第85話 薄情な態度

 遥か前方に見える黒色の光の柱。ソロモンはラーズにより既に瀕死だった。故に、あれはソロモンの最後のすかしっぺ。要は自爆だ。

 もっとも、空間を支配するブラストは当然、グリムとネロの二人もラーズの機転により、あっさり脱出しており、自爆は不発に終わったわけだけど。


「離せよ! くそっ!」


 ネロがラーズを振りほどくと、地面を蹴り上げる。爆風とともに吹き抜ける土煙。

 大方、エイトの仇があっさり死亡したことに、腹でも立てているんだろうが、グリム達の目的は、あくまで復讐。特にソロモンは父ちゃんと同世代の七英雄の地位にあったもの。容易い相手ではそもそもない。確実に殺せただけで、そもそも御の字というものだろう。


「ネロ、あんた、何、らしくもなく熱くなってんのよ。父ちゃんとエイトの仇も打てたんだし、私らの目的は達した――」

「違うんだよ! 奴は知っていたはずなんだっ!」


 ヒステリックな声を張り上げるネロに、眉を顰める。こんな余裕のないネロは久々に見る。

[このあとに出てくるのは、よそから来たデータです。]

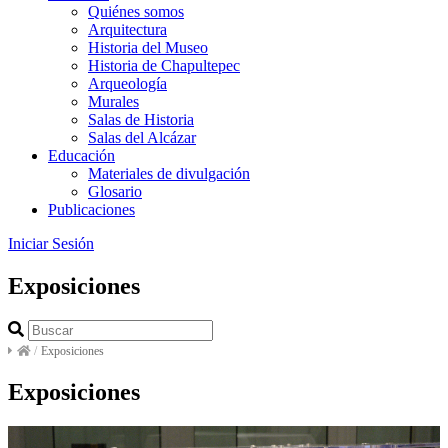
Quiénes somos
Arquitectura
Historia del Museo
Historia de Chapultepec
Arqueología
Murales
Salas de Historia
Salas del Alcázar
Educación
Materiales de divulgación
Glosario
Publicaciones
Iniciar Sesión
Exposiciones
/
Exposiciones
Exposiciones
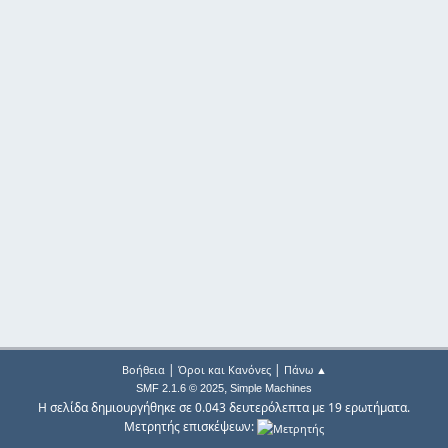
|
|
Βοήθεια
Όροι και Κανόνες
Πάνω ▲
,
SMF 2.1.6 © 2025
Simple Machines
Η σελίδα δημιουργήθηκε σε 0.043 δευτερόλεπτα με 19 ερωτήματα.
Μετρητής επισκέψεων:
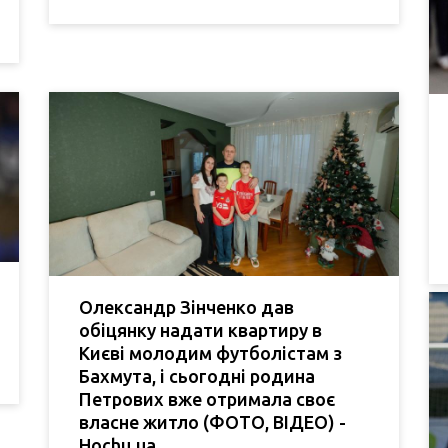
Олександр Зінченко дав
обіцянку надати квартиру в
Києві молодим футболістам з
Бахмута, і сьогодні родина
Петрових вже отримала своє
власне житло (ФОТО, ВІДЕО) -
Hochu.ua.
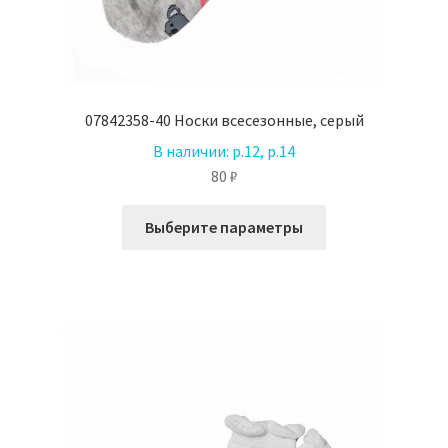
07842358-40 Носки всесезонные, серый
В наличии:
р.12, р.14
80
₽
Этот
Выберите параметры
товар
имеет
несколько
вариаций.
Опции
можно
выбрать
на
странице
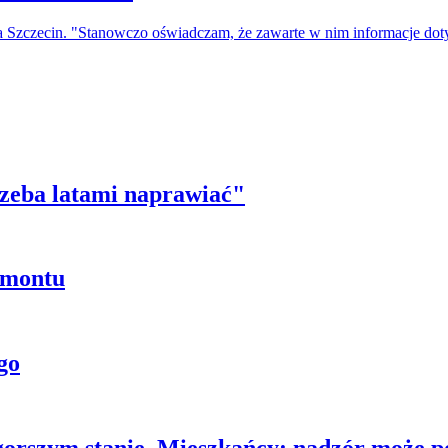
a Szczecin. "Stanowczo oświadczam, że zawarte w nim informacje do
trzeba latami naprawiać"
emontu
go
gorszym stanie. Mieszkańcy: nadzór może p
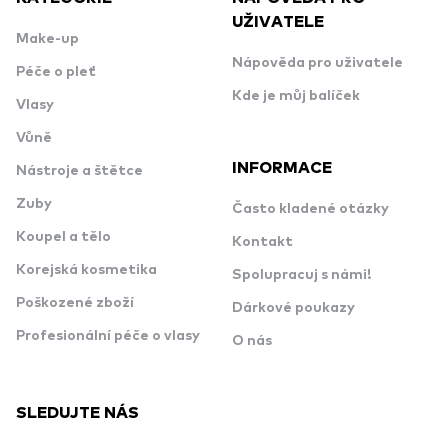
UŽIVATELE
Make-up
Nápověda pro uživatele
Péče o pleť
Kde je můj balíček
Vlasy
Vůně
INFORMACE
Nástroje a štětce
Zuby
Často kladené otázky
Koupel a tělo
Kontakt
Korejská kosmetika
Spolupracuj s námi!
Poškozené zboží
Dárkové poukazy
Profesionální péče o vlasy
O nás
SLEDUJTE NÁS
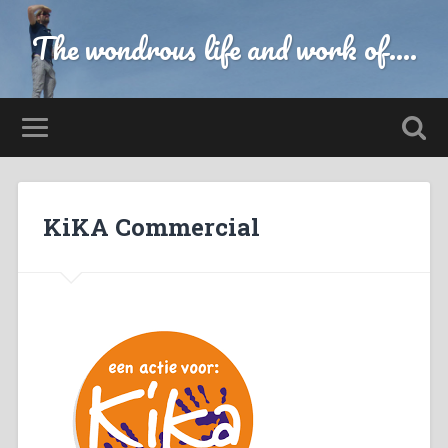
The wondrous life and work of....
KiKA Commercial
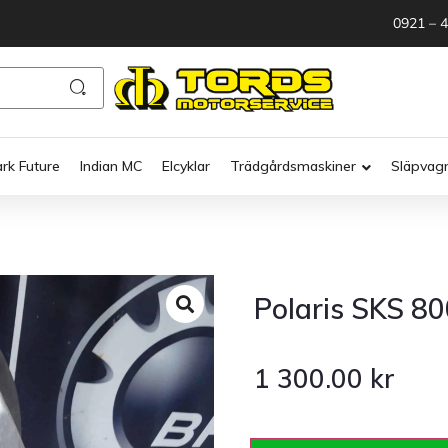
0921 – 
ark Future
Indian MC
Elcyklar
Trädgårdsmaskiner
Släpvag
Polaris SKS 8
1 300.00
kr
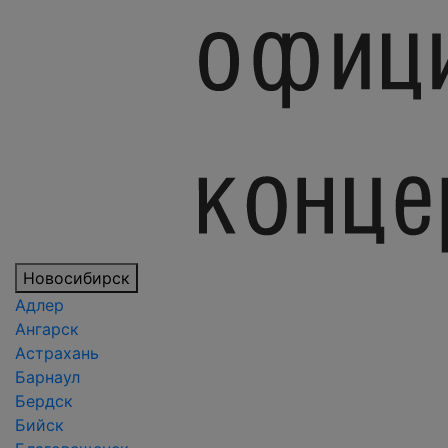
Новосибирск
Адлер
Ангарск
Астрахань
Барнаул
Бердск
Бийск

「ネロ、お前の今考えていることを俺たちの前で話せ。話さなきゃわからん」


 ラーズのいつになく有無を言わさぬ声に、ネロは俯き気味に、


「なんでもない!」

 

 ぶっきらぼうに叫ぶと指笛を拭いて、竜のアンデッドを呼び出すと、その背に乗って夜空に飛び去ってしまう。


「もう、あいつ、どうしたのよ!」


 意味不明な弟の子供じみたヒステリーに、不満をぶちまけていると、


「おそらく、ネロは……」


 ブラストは形の良い顎に手を当てて、何かをじっとこらえているように、俯き顔で呟く。


「ど、どうしたってのよ、あんたたち!?」


 ラーズもすまし顔で、そんなブラストに尋ねようともしない。わかっていないのは、グリムだけ。そんな到底納得のいかない事態に、


「ねぇ、どう言う事か教えてよっ!」


 激烈な不満をぶちまけていた。


「もうじきわかる……と思う」


 ブラストはそう寂しそうに呟くと、やはり、姿を闇夜に溶け込ませる。

兄弟たちのあまりの薄情な態度に、暫し怒りで身を震わせていると、


「いくぞ、グリム」


 この唐変木にしては珍しく、ラーズがグリムを慰めるように、頭をぐりぐりと撫でると、一瞬で黒炎が包み、皆が利用している拠点まで転移したのだった。